Shares are still in favour but offshore is worth a look
IT'S official - Australia's army of self-managed super funds (SMSFs) makes up one of the biggest like-minded group of investors on the Australian sharemarket.
Collectively, SMSFs - or 'selfies' - own around 20 per cent of the local sharemarket. As a combined group, that makes them very powerful indeed.
But mum and dad funds aren't in shares for the power.
It's no secret that Aussie shares offer two key benefits that make them well-suited to super funds - regular dividend income, and the potential for long term capital growth, both of which can be lightly taxed.
Oddly though, many selfies are cooling on direct shares.
A recent report by Investment Trends found SMSFs currently have around 35 per cent of their portfolio in direct shares, down from almost 50 per cent five years ago.
It's not a sign that selfies are bailing out of shares altogether. Many are moving their money out of directly held shares, and into exchange traded funds (ETFs) and other diversified products.
That's not always a bad thing.
I've come across research showing do-it-yourself funds often concentrate their sharemarket investments in just two main sectors - finance and resource stocks. This can leave your retirement savings highly exposed to possible shifts in these industries.
The added appeal of ETFs is that the fees are extremely low, so they can be a very cost-effective way to diversify your SMSF investments.
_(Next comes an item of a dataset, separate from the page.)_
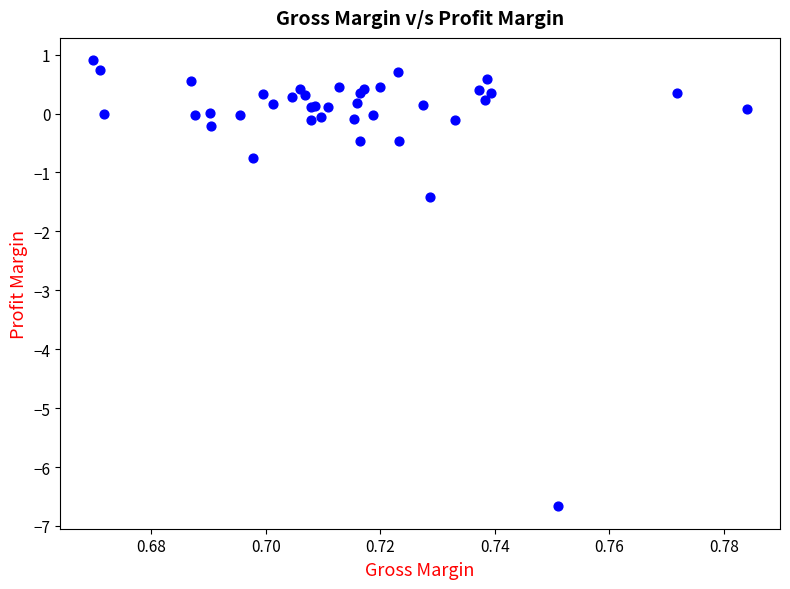

What Y value in the scatter plot is closest to -2?

-1.4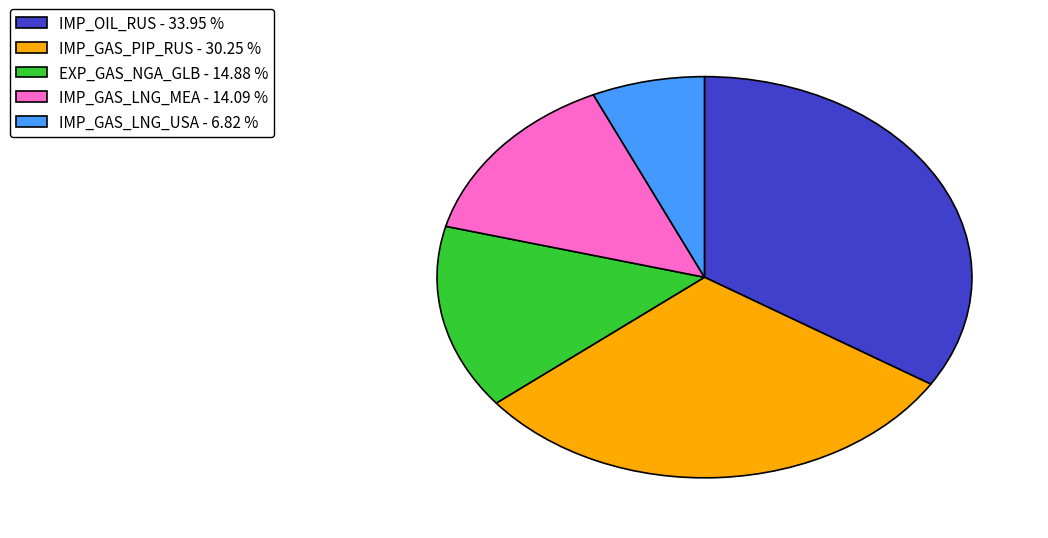

Which has a higher value, IMP_OIL_RUS - 33.95 % or IMP_GAS_PIP_RUS - 30.25 %?

IMP_OIL_RUS - 33.95 %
The Achilles heel of SMSFs is that many focus their investments on Australia.
One-third of the SMSFs don't have any overseas investments at all, though many trustees say they'd like to invest internationally.
The big hurdle among selfies is lack of understanding about what to invest in, or how to invest, overseas.
There are a variety of ways to invest globally. This can include ETFs, ASX listed shares with overseas revenue and actively managed funds.
Something worth noting is that whatever you can invest in here in Australia - be it property, shares, or fixed income - you can also invest in internationally. The trick is to minimise the costs.
So, how do the returns compare? Well, bearing in mind that overseas shares don't have the same tax-friendly benefits such as franking credits that apply to home-grown shares, the returns on international shares stack up well.
Over the last three years overseas shares have dished up returns of 15.71 per cent compared to total returns (including dividends) of 12.57 per cent for Aussie shares.
If we stretch that to 5- and 10-year periods, global shares have notched up gains of 13.09 per cent and 12.63 per cent per annum respectively, compared to 8.47 per cent and 8.34 per cent for Australian shares.
It makes offshore investing worth a look for your selfie.
By keeping a close eye on fees, it can help you tick all the boxes for healthy returns plus diversification - and that's always a plus for SMSFs.
Paul Clitheroe is Chairman of InvestSMART, Chairman of the Australian Government Financial Literacy Board and chief commentator for Money Magazine.